Brass construct badge of The Royal West African Frontier Force.
Mounting pins intact.
The following is taken from Wikipedia:
The West African Frontier Force (RWAFF) was a multi-battalion field force, formed by the British Colonial Office in 1900 to garrison the West African colonies ofNigeria, Gold Coast, Sierra Leone and Gambia. The decision to raise this force was taken in 1897 because of concern at French colonial expansion in territories bordering on Northern Nigeria.
The task of raising the new locally recruited force was entrusted to Colonel F.D. Lugard who arrived in Nigeria in 1898. The following year an interdepartmental committee recommended the amalgamation of all existing British colonial military forces in West Africa under the designation of the West African Field Force.

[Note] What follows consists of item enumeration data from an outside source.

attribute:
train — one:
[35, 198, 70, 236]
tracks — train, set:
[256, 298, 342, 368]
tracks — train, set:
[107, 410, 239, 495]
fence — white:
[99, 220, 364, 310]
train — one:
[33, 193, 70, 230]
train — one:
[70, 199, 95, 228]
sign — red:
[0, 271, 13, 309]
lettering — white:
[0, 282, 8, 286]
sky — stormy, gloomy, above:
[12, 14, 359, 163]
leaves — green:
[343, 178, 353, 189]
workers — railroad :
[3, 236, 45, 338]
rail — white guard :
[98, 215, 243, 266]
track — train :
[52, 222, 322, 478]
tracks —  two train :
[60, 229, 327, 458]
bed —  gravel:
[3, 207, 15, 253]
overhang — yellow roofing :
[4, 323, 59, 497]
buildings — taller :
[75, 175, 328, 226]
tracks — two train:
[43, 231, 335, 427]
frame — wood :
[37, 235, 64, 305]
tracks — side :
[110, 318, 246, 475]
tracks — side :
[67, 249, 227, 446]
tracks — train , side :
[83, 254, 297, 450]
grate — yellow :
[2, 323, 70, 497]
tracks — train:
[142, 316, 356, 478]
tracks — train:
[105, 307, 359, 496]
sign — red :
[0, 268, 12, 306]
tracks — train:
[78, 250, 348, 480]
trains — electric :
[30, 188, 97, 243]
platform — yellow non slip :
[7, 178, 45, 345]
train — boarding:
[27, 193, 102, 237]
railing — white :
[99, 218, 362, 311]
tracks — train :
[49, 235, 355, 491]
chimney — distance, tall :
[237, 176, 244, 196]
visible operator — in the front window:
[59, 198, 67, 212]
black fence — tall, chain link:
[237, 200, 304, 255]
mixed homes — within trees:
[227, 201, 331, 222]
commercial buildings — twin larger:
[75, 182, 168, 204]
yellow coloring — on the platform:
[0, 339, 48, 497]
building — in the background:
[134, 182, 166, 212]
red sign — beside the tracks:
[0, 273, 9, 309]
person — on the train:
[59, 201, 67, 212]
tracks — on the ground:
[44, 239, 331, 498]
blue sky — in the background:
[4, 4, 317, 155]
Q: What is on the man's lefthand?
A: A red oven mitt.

By 1908 the RWAFF in Northern Nigeria comprised two battalions of infantry, two batteries of artillery and one company of engineers. The infantry battalions at that time had an establishment of 1,200 men, the artillery 175 and the engineers 46. There were 217 British officers, non-commissioned officers and specialists. Mounted infantry detachments were subsequently raised. The standard weapon was the .303Martini-Enfield carbine, with QF 2.95 inch mountain guns (quick firing pack howitzers) for the artillery.

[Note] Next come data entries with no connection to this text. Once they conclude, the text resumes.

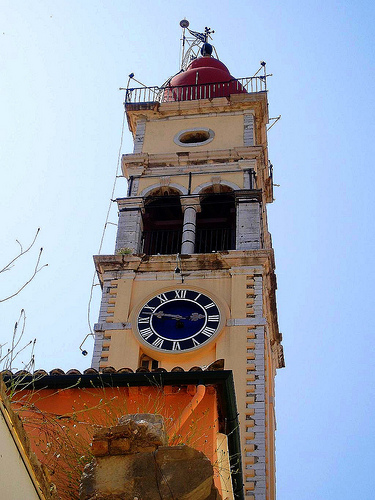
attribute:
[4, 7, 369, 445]
sky — pictured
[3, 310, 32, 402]
branches — pictured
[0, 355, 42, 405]
branches — pictured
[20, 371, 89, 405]
branches — pictured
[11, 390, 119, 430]
branches — pictured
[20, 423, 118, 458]
branches — pictured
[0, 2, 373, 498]
sky — blue, cloudless, pictured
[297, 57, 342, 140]
sky — clouds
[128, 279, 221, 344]
clock — pictured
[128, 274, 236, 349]
clock — black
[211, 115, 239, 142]
wall — brown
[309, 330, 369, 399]
clouds — white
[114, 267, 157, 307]
wall — clean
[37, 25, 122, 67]
sky — blue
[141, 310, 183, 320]
minute hand — pictured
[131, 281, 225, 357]
clock — big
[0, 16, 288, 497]
tower — blue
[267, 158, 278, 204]
pipe — drainage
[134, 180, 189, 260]
arch — open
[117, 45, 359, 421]
building — pictured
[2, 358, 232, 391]
roof — pictured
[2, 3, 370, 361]
sky — pictured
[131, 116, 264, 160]
wall — pictured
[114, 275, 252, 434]
wall — cream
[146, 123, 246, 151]
wall — cream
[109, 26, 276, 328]
tower — tall, grey, cream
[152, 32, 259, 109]
dome — red, rounded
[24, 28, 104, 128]
clouds — white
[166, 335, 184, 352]
numeral — VI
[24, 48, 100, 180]
sky — blue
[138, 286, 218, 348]
watch — blue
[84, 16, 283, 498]
tower — tall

In 1957 the British colony of The Gold Coast obtained independence as Ghana and the Gold Coast Regiment was withdrawn from the RWAFF to form the Ghana Regiment of Infantry in the newly independent nation.
The RWAFF was finally disbanded in 1960 as the British colonies of Nigeria, Sierra Leone and The Gambia moved towards independence. The former RWAFF units formed the basis of the new national armies of their respective states.